Setelah sumpah tersebut, fokus surat beralih dari alam semesta kepada diri manusia. Inti dari Surat Al-Lail terletak pada perbandingan antara dua tipe manusia yang memiliki pendekatan hidup yang sangat bertolak belakang dalam membelanjakan hartanya di jalan Allah. Tipe pertama adalah mereka yang berinfak dan bertakwa, sedangkan tipe kedua adalah mereka yang kikir dan merasa dirinya cukup tanpa memerlukan pertolongan Ilahi.
Allah SWT menggambarkan manusia yang berinfak bukan karena ingin dipuji, melainkan semata-mata untuk mencari keridhaan Allah. Mereka menginfakkan hartanya untuk membersihkan diri dan jiwa mereka dari sifat tamak dan egoisme. Bagi mereka, memberi adalah ibadah yang menumbuhkan ketenangan batin. Tipe inilah yang dijanjikan kebahagiaan sejati. Sebaliknya, ada golongan yang dicela karena kekikirannya. Mereka membelanjakan hartanya hanya untuk menunjukkan kemewahan diri, tanpa mempedulikan kebutuhan orang lain, dan yang terparah, mereka melakukannya hanya untuk mencari pujian manusia.
Perbedaan antara kedua jalan ini sangatlah jelas. Jalan kikir adalah jalan yang menuju pada kegelapan batin, meskipun orang tersebut mungkin tampak kaya raya di dunia. Hati mereka tertutup dari kebenaran. Mereka lupa bahwa kekayaan yang mereka miliki sejatinya adalah titipan, dan suatu saat mereka akan dimintai pertanggungjawaban.
Surat Al-Lail kemudian memberikan gambaran tentang konsekuensi dari pilihan hidup tersebut di akhirat. Bagi mereka yang ikhlas berinfak dan bertakwa (seperti yang dijelaskan pada ayat 17-18), Allah menjanjikan kemudahan dan surga yang penuh kenikmatan. Mereka tidak akan pernah mengalami kesulitan di akhirat karena mereka telah memudahkan jalan mereka di dunia. Mereka telah berjuang melawan hawa nafsu kekikiran demi ketaatan.
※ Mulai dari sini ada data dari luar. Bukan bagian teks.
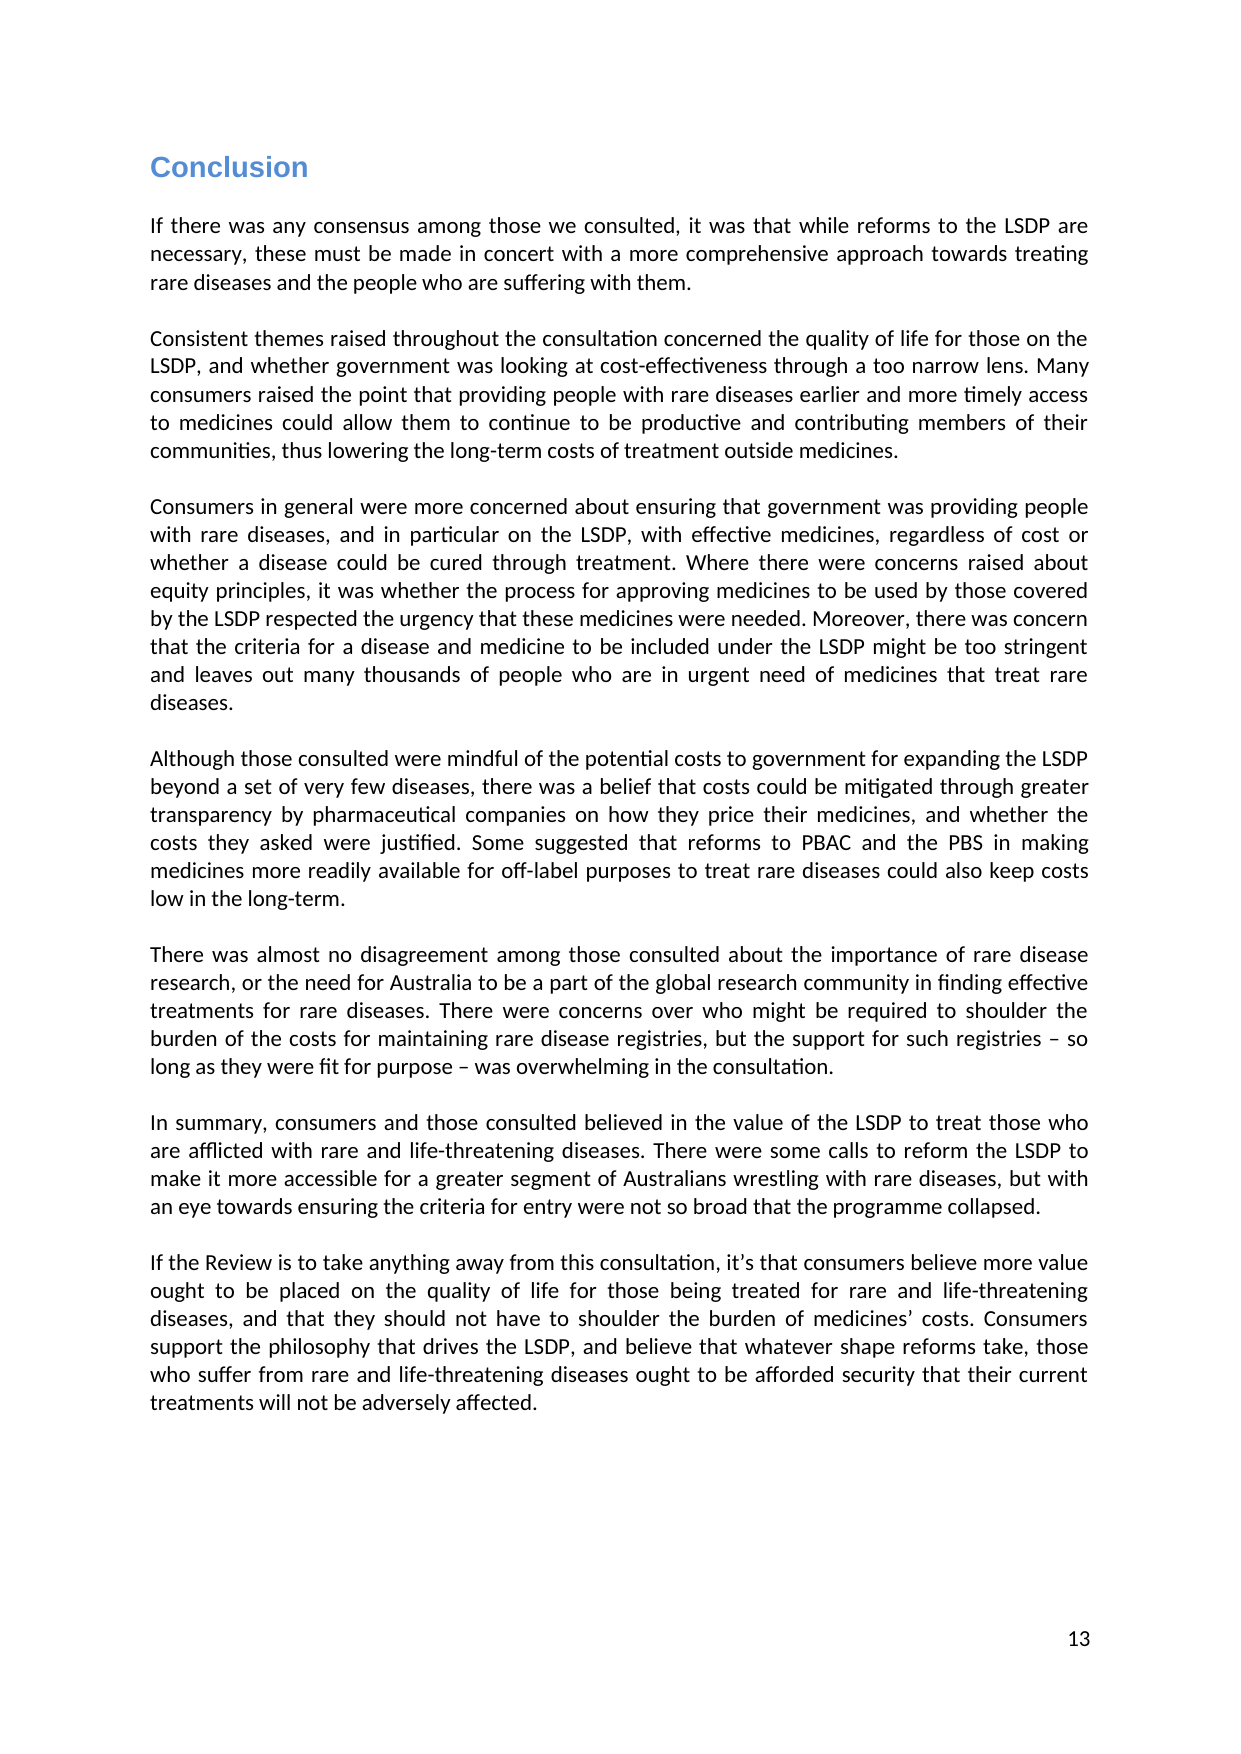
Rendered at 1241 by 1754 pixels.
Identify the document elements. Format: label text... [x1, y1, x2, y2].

text If there was any consensus among those we consulted, it was that while reforms to the LSDP are necessary, these must be made in concert with a more comprehensive approach towards treating rare diseases and the people who are suffering with them. [150, 212, 1090, 296]
text If the Review is to take anything away from this consultation, it’s that consumers believe more value ought to be placed on the quality of life for those being treated for rare and life-threatening diseases, and that they should not have to shoulder the burden of medicines’ costs. Consumers support the philosophy that drives the LSDP, and believe that whatever shape reforms take, those who suffer from rare and life-threatening diseases ought to be afforded security that their current treatments will not be adversely affected. [150, 1248, 1090, 1416]
text Although those consulted were mindful of the potential costs to government for expanding the LSDP beyond a set of very few diseases, there was a belief that costs could be mitigated through greater transparency by pharmaceutical companies on how they price their medicines, and whether the costs they asked were justified. Some suggested that reforms to PBAC and the PBS in making medicines more readily available for off-label purposes to treat rare diseases could also keep costs low in the long-term. [150, 744, 1090, 912]
text There was almost no disagreement among those consulted about the importance of rare disease research, or the need for Australia to be a part of the global research community in finding effective treatments for rare diseases. There were concerns over who might be required to shoulder the burden of the costs for maintaining rare disease registries, but the support for such registries – so long as they were fit for purpose – was overwhelming in the consultation. [150, 940, 1090, 1080]
text In summary, consumers and those consulted believed in the value of the LSDP to treat those who are afflicted with rare and life-threatening diseases. There were some calls to reform the LSDP to make it more accessible for a greater segment of Australians wrestling with rare diseases, but with an eye towards ensuring the criteria for entry were not so broad that the programme collapsed. [150, 1108, 1090, 1220]
text Consistent themes raised throughout the consultation concerned the quality of life for those on the LSDP, and whether government was looking at cost-effectiveness through a too narrow lens. Many consumers raised the point that providing people with rare diseases earlier and more timely access to medicines could allow them to continue to be productive and contributing members of their communities, thus lowering the long-term costs of treatment outside medicines. [150, 324, 1090, 464]
text Consumers in general were more concerned about ensuring that government was providing people with rare diseases, and in particular on the LSDP, with effective medicines, regardless of cost or whether a disease could be cured through treatment. Where there were concerns raised about equity principles, it was whether the process for approving medicines to be used by those covered by the LSDP respected the urgency that these medicines were needed. Moreover, there was concern that the criteria for a disease and medicine to be included under the LSDP might be too stringent and leaves out many thousands of people who are in urgent need of medicines that treat rare diseases. [150, 492, 1090, 716]
subtitle Conclusion [150, 150, 1090, 183]
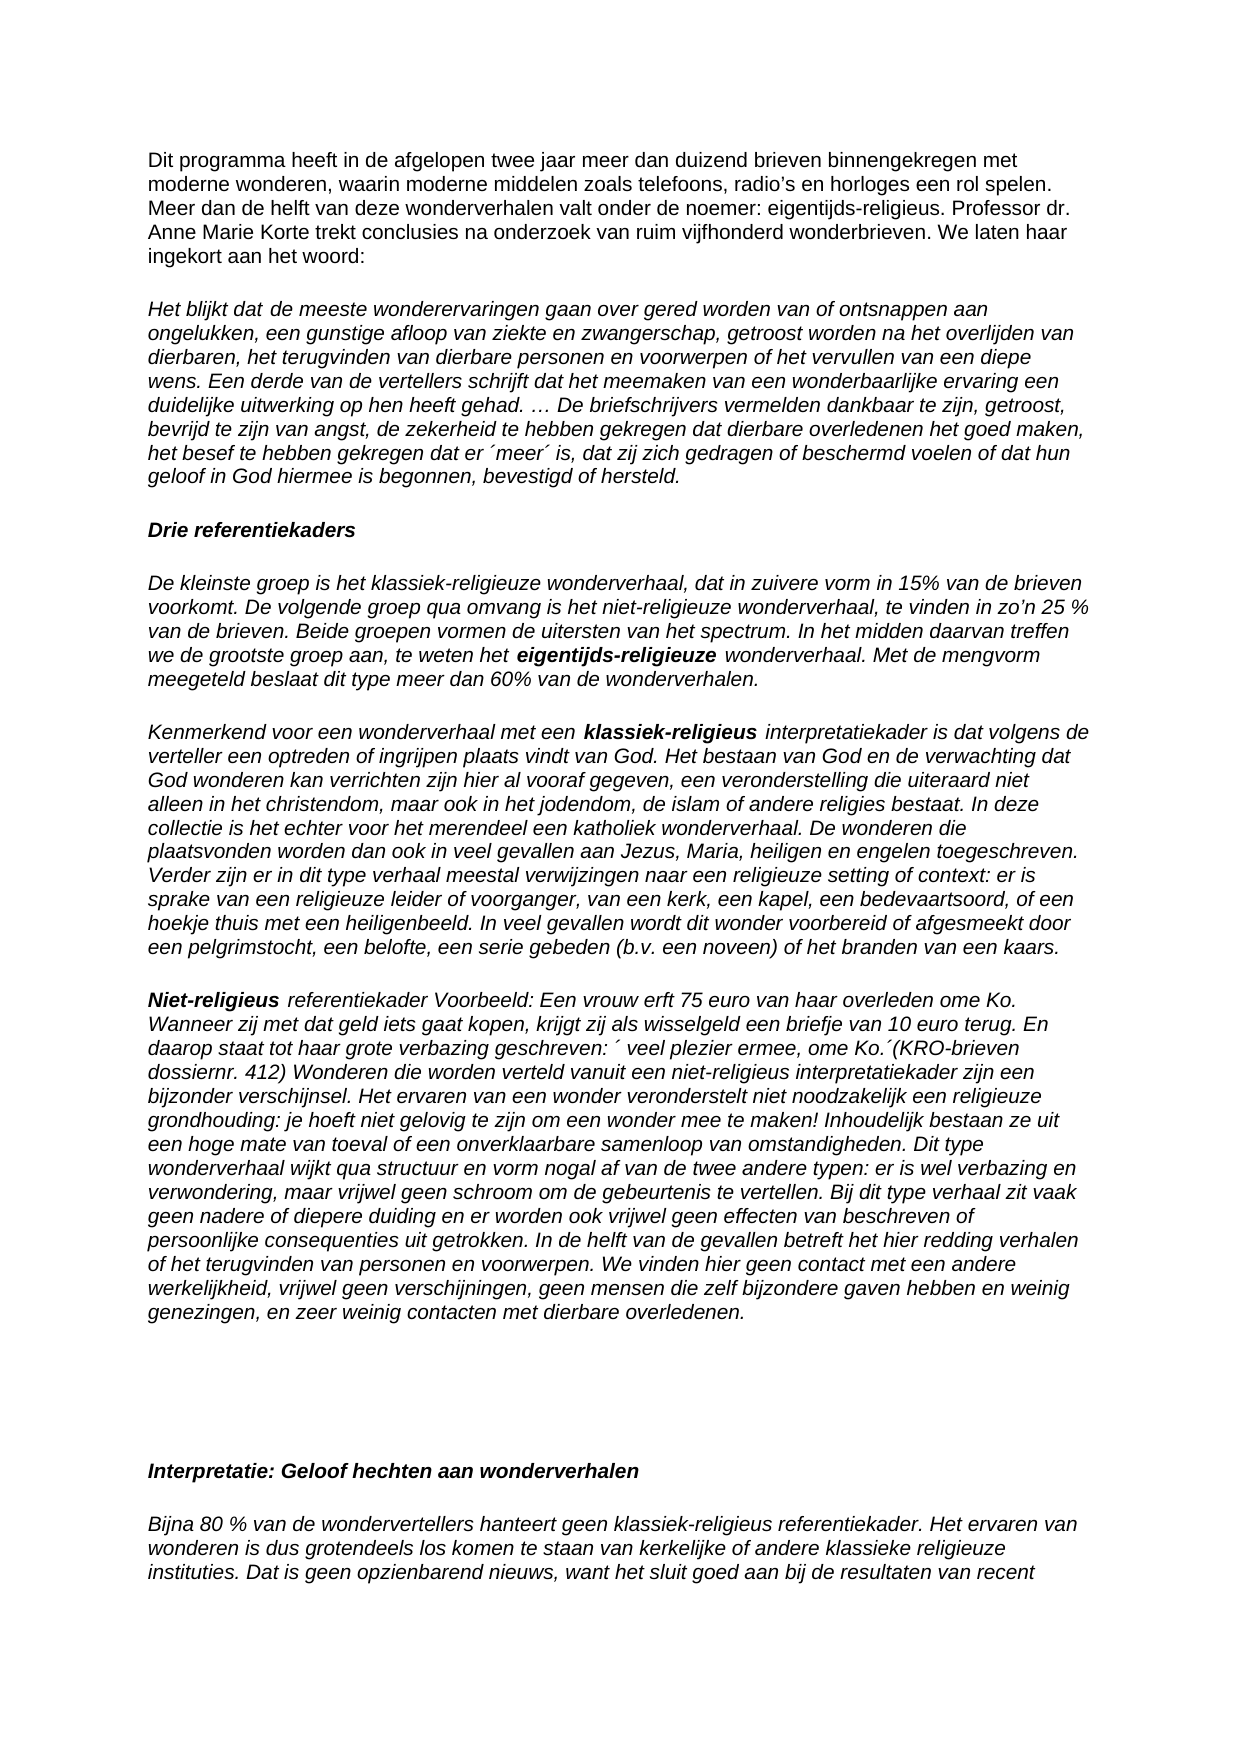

Sebaliknya, bagi mereka yang menolak untuk berinfak dan bersikap sombong, Allah SWT menjanjikan kesulitan. Bukan hanya kesulitan di dunia, namun kesulitan yang jauh lebih besar di akhirat, yaitu terjerumus ke dalam api neraka yang menyala-nyala. Dalam konteks ini, yang paling merugi adalah orang yang menahan hartanya padahal ia mampu memberikannya untuk mencari ridha Allah.
Pesan utama dari Surat Al-Lail sangat fundamental bagi seorang Muslim: keberuntungan akhirat tidak ditentukan oleh seberapa banyak harta yang kita kumpulkan, melainkan oleh bagaimana kita mengelola harta tersebut. Surat ini mengajarkan bahwa kekayaan materi hanyalah alat, dan nilai sesungguhnya terletak pada niat di balik penggunaannya. Jika niatnya adalah mencari keridhaan Allah melalui ketakwaan dan kedermawanan, maka orang tersebut telah membeli tiket menuju kebahagiaan abadi.
Merayakan pergantian malam dan siang adalah cara kita mengakui kekuasaan Allah, dan merenungkan ajaran surat ini adalah cara kita menerapkan pengakuan tersebut dalam kehidupan sehari-hari. Ini adalah panggilan untuk membersihkan jiwa dari sifat kikir dan kesombongan, dan menggantinya dengan kemurahan hati yang didasari oleh keikhlasan murni. Dengan demikian, kita berharap termasuk dalam golongan yang dijanjikan kemudahan saat menghadapi hari perhitungan.